The path forward that the evidence actually supports is not the dramatic one. It does not involve mass displacement, triumphant press releases, or stock bumps driven by headcount reduction announcements. It is slower, more deliberate, and frankly less newsworthy.

It begins with companies being honest—with their shareholders, their employees, and themselves—about where AI actually works today and where it does not. It means investing in the data infrastructure that AI requires to function. It means rethinking workforce strategy around augmentation rather than replacement, building teams that use AI tools to accomplish more rather than teams that AI tools are supposed to make unnecessary.

It means, in short, treating AI as the operational challenge it actually is, rather than the narrative convenience it has become.

For workers, the message is harder but clarifying. The threat is not that AI will replace you tomorrow. The threat is that organisations using AI as a cover story will, in the process of pretending to modernise, eliminate roles that are not actually redundant—and replace them with nothing at all except a smaller payroll and a stock price that reverts to earth within two quarters. The strategic error will eventually correct itself. The individuals displaced in the interim are not abstractions.

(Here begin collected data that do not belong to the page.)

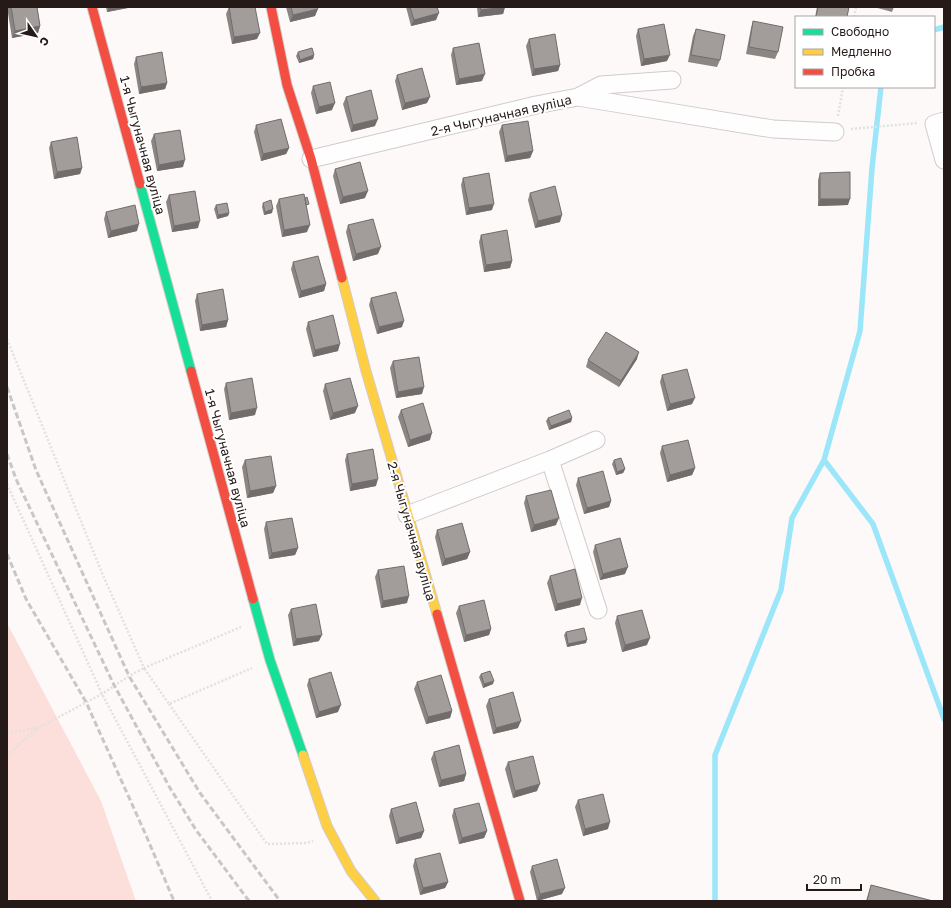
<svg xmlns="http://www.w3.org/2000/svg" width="951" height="908" viewBox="0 0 951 908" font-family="'Golos Text',sans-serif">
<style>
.green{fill:#fcdfda}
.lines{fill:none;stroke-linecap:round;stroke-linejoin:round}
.stream{stroke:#9ce6f9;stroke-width:5.5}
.street-casing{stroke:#d2cbca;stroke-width:19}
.fast-casing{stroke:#d2cbca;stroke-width:11}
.slow-casing{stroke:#d2cbca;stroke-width:11}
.jam-casing{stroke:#d2cbca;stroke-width:11}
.path{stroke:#e2e0e0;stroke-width:2.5;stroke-dasharray:2 2;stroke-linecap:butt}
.street{stroke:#fffefe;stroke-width:17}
.fast{stroke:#16e098;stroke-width:9}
.slow{stroke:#ffcf43;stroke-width:9}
.jam{stroke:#f24e42;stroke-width:9}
.rail{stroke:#c8c7c7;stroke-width:3;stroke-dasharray:6 3;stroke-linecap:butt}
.wall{fill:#8b8684}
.shaded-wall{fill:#716d6c}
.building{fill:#a29c9a;stroke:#716d6c}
.labels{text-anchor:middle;stroke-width:4;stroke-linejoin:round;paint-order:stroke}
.street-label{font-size:13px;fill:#261a18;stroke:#fff}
</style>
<rect width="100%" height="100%" fill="#fdf9f9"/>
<path class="green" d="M7,623L101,801L136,901H11L7,898Z"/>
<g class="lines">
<path class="stream" d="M934,30L944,27
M881,87L872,168L860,331L824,460L873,524L944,719
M715,901V755L781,590L792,518L824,460"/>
<g class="street-casing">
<path id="street" d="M578,97L601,85L672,80
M944,121L934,124L944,160
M311,159L536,105L578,97L773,129L835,132
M550,460L598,610
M407,515L550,460L596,440"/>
</g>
<g class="fast-casing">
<path id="fast" d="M140,184L191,371
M253,599L270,660L303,755"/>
</g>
<g class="slow-casing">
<path id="slow" d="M342,278L366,371L437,614
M303,755L327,826L351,871L375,901"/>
</g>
<g class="jam-casing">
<path id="jam" d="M92,7L140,184
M271,7L287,85L311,159L342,278
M191,371L253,599
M437,614L520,901"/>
</g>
<path class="path" d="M854,17L856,7
M838,116L843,87
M851,129L918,123
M7,339L102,573L144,668L241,627
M7,484L102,694L212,901
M169,704L267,844L307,843L313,841
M7,733L37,728
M7,755L38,728L102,694L129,676L144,668L169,704L252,668"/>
<use href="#street" class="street"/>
<use href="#fast" class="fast"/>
<use href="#slow" class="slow"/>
<use href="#jam" class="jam"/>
<path class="rail" d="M7,387L36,470L129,676L200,793L280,901
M7,454L16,479L114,685L170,788L196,830L249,901
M7,554L26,599L86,702L145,833L174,901"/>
</g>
<path class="wall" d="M7,7H37L40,26L38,33L12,38Z
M106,7H133L107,12Z
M229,7L257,39L232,44L226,14Z
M286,7H317L315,16L290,22Z
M406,7H437L436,20L411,26Z
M477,7H505L503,14L478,17Z
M817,7H849L847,17H815Z
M874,7H894L892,12Z
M753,21L778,52L775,59L746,54L751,28Z
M638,29L667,61L641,66L636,36Z
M696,29L720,60L717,67L688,62L693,36Z
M529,39L560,65L558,71L532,76L526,46Z
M453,48L482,81L456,85L451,55Z
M298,52L314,55L313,59L299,63L296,56Z
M136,57L167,83L165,89L139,94L134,64Z
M397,75L427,103L402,110L395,81Z
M313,86L332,110L316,114L311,93Z
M346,97L375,126L351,132L343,104Z
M256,125L289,148L286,154L261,161L254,132Z
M502,125L533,151L530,158L505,162L499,132Z
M154,134L183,167L157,171L151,141Z
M51,142L82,168L80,174L54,179L49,148Z
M335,169L365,198L340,204L333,176Z
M820,173L848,205L818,206V180Z
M463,178L492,210L466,215L461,185Z
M530,193L560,222L535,228L528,200Z
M169,195L198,228L172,232L166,202Z
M279,199L307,208V232L282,237L276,206Z
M263,203L272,213L264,215L262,207Z
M216,205L229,213L228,216L217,219L214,209Z
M106,212L137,231L108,238L104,219Z
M348,225L378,254L353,261L346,232Z
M481,235L512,261L510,268L484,272L479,242Z
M293,262L326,284L324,291L299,298L291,269Z
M197,294L228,320L226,327L200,331L195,301Z
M371,298L402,327L377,334L369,305Z
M308,322L338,351L313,357L306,329Z
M637,359L619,387L586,367L588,360Z
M393,361L422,394L396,398L390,368Z
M662,375L692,404L667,411L660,382Z
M226,383L255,415L229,420L224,389Z
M325,384L355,413L330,420L323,391Z
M401,410L430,440L408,447L398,417Z
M548,418H572L571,422L549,430L546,421Z
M662,446L695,468L692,475L667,482L660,453Z
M347,454L376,486L350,491L345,460Z
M245,460L276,486L273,493L247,498L242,467Z
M614,460L625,469L623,473L616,475L612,464Z
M578,478L611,501L609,507L584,514L576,485Z
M526,496L556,525L531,532L524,503Z
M266,522L298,548L295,555L269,559L264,529Z
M437,530L470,552L467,559L442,566L435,537Z
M595,545L625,574L600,580L593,552Z
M378,570L407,603L381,608L375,577Z
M550,576L580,605L555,611L547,583Z
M459,606L491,629L489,635L464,642L456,613Z
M291,609L319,641L293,646L288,615Z
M617,616L647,645L622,652L615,623Z
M566,632L586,643L567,647L564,635Z
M481,674L493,684L483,688L479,677Z
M309,679L338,712L316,718L307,685Z
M417,682L452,711L450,718L426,724L414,689Z
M489,699L518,728L493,734L486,706Z
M434,752L466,774L464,781L439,787L431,759Z
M508,762L537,791L513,798L505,769Z
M578,800L608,829L583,836L575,807Z
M391,809L424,831L421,838L396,844L389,816Z
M454,809L487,831L484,838L459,844L452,816Z
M415,859L448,882L445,888L420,895L413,866Z
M532,866L562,894L537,901L530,872Z
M871,885L933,901H866Z"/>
<path class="shaded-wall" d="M109,7H133L107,12Z
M505,7L503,14L478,17L481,10Z
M318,9L315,16L290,22L293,15Z
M439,13L436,20L411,26L414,20Z
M40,26L38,33L12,38L15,31Z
M260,33L257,39L232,44L234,37Z
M314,55L313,59L299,63L300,60Z
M670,55L667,61L641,66L644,59Z
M560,65L558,71L532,76L534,69Z
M485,74L482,81L456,85L459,79Z
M167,83L165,89L139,94L141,87Z
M430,97L427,103L402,110L405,103Z
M335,103L332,110L316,114L319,107Z
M378,119L375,126L351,132L353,125Z
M289,148L286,154L261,161L263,154Z
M533,151L530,158L505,162L507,156Z
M185,160L183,167L157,171L159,165Z
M82,168L80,174L54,179L57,172Z
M368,191L365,198L340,204L343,197Z
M820,199H850L848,205L818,206Z
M494,204L492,210L466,215L469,208Z
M273,209L272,213L264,215L265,212Z
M229,213L228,216L217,219L218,215Z
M562,215L560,222L535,228L538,221Z
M200,221L198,228L172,232L174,226Z
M139,224L137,231L108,238L111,231Z
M310,225L307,232L282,237L284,230Z
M381,247L378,254L353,261L356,254Z
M512,261L510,268L484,272L486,265Z
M326,284L324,291L299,298L301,291Z
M228,320L226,327L200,331L202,325Z
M404,321L402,327L377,334L379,327Z
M340,344L338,351L313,357L315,350Z
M639,352L637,359L619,387L621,381Z
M424,387L422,394L396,398L398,392Z
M695,398L692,404L667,411L670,404Z
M358,406L355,413L330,420L333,413Z
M257,408L255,415L229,420L231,413Z
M572,418L571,422L549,430L551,426Z
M432,433L430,440L408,447L410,440Z
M695,468L692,475L667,482L670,475Z
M625,469L623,473L616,475L617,472Z
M378,479L376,486L350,491L352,484Z
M276,486L273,493L247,498L250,491Z
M611,501L609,507L584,514L587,508Z
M559,518L556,525L531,532L534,525Z
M298,548L295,555L269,559L272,553Z
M470,552L467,559L442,566L445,559Z
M628,567L625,574L600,580L603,574Z
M409,596L407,603L381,608L383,601Z
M582,598L580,605L555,611L557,604Z
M491,629L489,635L464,642L466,635Z
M322,635L319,641L293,646L296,639Z
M650,638L647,645L622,652L625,645Z
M587,640L586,643L567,647L568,644Z
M494,681L493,684L483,688L484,684Z
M341,705L338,712L316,718L319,712Z
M452,711L450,718L426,724L428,717Z
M521,721L518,728L493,734L496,728Z
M466,774L464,781L439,787L441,780Z
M540,784L537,791L513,798L515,791Z
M610,822L608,829L583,836L585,829Z
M424,831L421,838L396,844L399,838Z
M487,831L484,838L459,844L462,838Z
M448,882L445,888L420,895L423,888Z
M565,888L562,894L537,901L540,894Z"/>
<path class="building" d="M11,7H37L40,26L15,31Z
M229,7H255L260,33L234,37Z
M291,7H317L318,9L293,15Z
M410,7H437L439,13L414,20Z
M480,7H505L481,10Z
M818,7H849L847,17H816Z
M753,21L783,27L778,52L749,47Z
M664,24L670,55L644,59L638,29Z
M696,29L725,35L720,60L691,55Z
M555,34L560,65L534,69L529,39Z
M479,43L485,74L459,79L453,48Z
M312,48L314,55L300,60L298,52Z
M162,52L167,83L141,87L136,57Z
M422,68L430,97L405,103L397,75Z
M330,82L335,103L319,107L313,86Z
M371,90L378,119L353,125L346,97Z
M281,119L289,148L263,154L256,125Z
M528,121L533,151L507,156L502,125Z
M180,130L185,160L159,165L154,134Z
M77,137L82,168L57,172L51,142Z
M360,162L368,191L343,197L335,169Z
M850,172V199H820V173Z
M489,173L494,204L469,208L463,178Z
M555,186L562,215L538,221L530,193Z
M195,191L200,221L174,226L169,195Z
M304,194L310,225L284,230L279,199Z
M307,197L309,204L306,205L305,198Z
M271,200L273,209L265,212L263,203Z
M227,203L229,213L218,215L216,205Z
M135,205L139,224L111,231L106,212Z
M373,219L381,247L356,254L348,225Z
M507,230L512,261L486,265L481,235Z
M318,256L326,284L301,291L293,262Z
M223,289L228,320L202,325L197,294Z
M396,292L404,321L379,327L371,298Z
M333,315L340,344L315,350L308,322Z
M606,332L639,352L621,381L588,360Z
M419,357L424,387L398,392L393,361Z
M687,369L695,398L670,404L662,375Z
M252,378L257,408L231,413L226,383Z
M350,378L358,406L333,413L325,384Z
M423,403L432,433L410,440L401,410Z
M569,410L572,418L551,426L548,418Z
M688,440L695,468L670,475L662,446Z
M373,449L378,479L352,484L347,454Z
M271,456L276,486L250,491L245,460Z
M621,458L625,469L617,472L614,460Z
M603,471L611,501L587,508L578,478Z
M551,490L559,518L534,525L526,496Z
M292,518L298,548L272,553L266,522Z
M462,523L470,552L445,559L437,530Z
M620,538L628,567L603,574L595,545Z
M404,566L409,596L383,601L378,570Z
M575,569L582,598L557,604L550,576Z
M484,600L491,629L466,635L459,606Z
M316,604L322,635L296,639L291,609Z
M642,610L650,638L625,645L617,616Z
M584,628L587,640L568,644L566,632Z
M490,671L494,681L484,684L481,674Z
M331,672L341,705L319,712L309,679Z
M441,675L452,711L428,717L417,682Z
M513,692L521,721L496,728L489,699Z
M459,745L466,774L441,780L434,752Z
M533,756L540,784L515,791L508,762Z
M603,794L610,822L585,829L578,800Z
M416,802L424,831L399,838L391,809Z
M479,803L487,831L462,838L454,809Z
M440,853L448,882L423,888L415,859Z
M557,859L565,888L540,894L532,866Z
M871,885L933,901H867Z"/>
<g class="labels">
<g class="street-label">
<text transform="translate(501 115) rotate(-13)" y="5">2-я Чыгуначная вуліца</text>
<text transform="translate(143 145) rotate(75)" y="5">1-я Чыгуначная вуліца</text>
<text transform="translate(228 458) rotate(75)" y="5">1-я Чыгуначная вуліца</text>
<text transform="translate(412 531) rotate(74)" y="5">2-я Чыгуначная вуліца</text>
</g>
</g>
<rect width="951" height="908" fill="none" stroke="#261a18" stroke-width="16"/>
<rect x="795" y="16" width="140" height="72" fill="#ffffff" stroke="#a8a3a3"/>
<rect x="803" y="29" width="20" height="6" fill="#16e098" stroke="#a8a3a3"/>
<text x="831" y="36" font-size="12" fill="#261a18">Свободно</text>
<rect x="803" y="49" width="20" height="6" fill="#ffcf43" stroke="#a8a3a3"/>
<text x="831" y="56" font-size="12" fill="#261a18">Медленно</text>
<rect x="803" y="69" width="20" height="6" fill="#f24e42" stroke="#a8a3a3"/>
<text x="831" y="76" font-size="12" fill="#261a18">Пробка</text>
<g transform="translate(36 36) rotate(124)" stroke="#ffffff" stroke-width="3" paint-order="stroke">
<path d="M0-3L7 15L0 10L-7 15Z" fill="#261a18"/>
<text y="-6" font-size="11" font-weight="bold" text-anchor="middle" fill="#261a18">С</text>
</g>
<path d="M807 884v6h54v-6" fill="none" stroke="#261a18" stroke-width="2"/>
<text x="813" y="884" font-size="12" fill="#261a18" stroke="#ffffff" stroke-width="3" paint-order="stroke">20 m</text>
</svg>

Chasing value only through headcount reduction is likely to lead most organizations down a path of limited returns. — Helen Poitevin, VP Analyst, Gartner, May 2026

The AI revolution is real. Its potential is real. But potential is not performance. And performance—actual, measurable, profit-and-loss performance—is what the current wave of AI-justified layoffs is singularly failing to produce. The data is in. The verdict is delivered.

The only remaining question is whether the executives conducting this particular theatre will read the reviews before the next act begins.

Sources: Gartner Global Executive Survey (350 respondents, Q4 2025); MIT GenAI Divide: State of AI in Business 2025; Challenger, Gray & Christmas Monthly Layoff Reports 2025–2026; IDC; Forrester Research January 2026; Mercer Global Talent Trends 2026.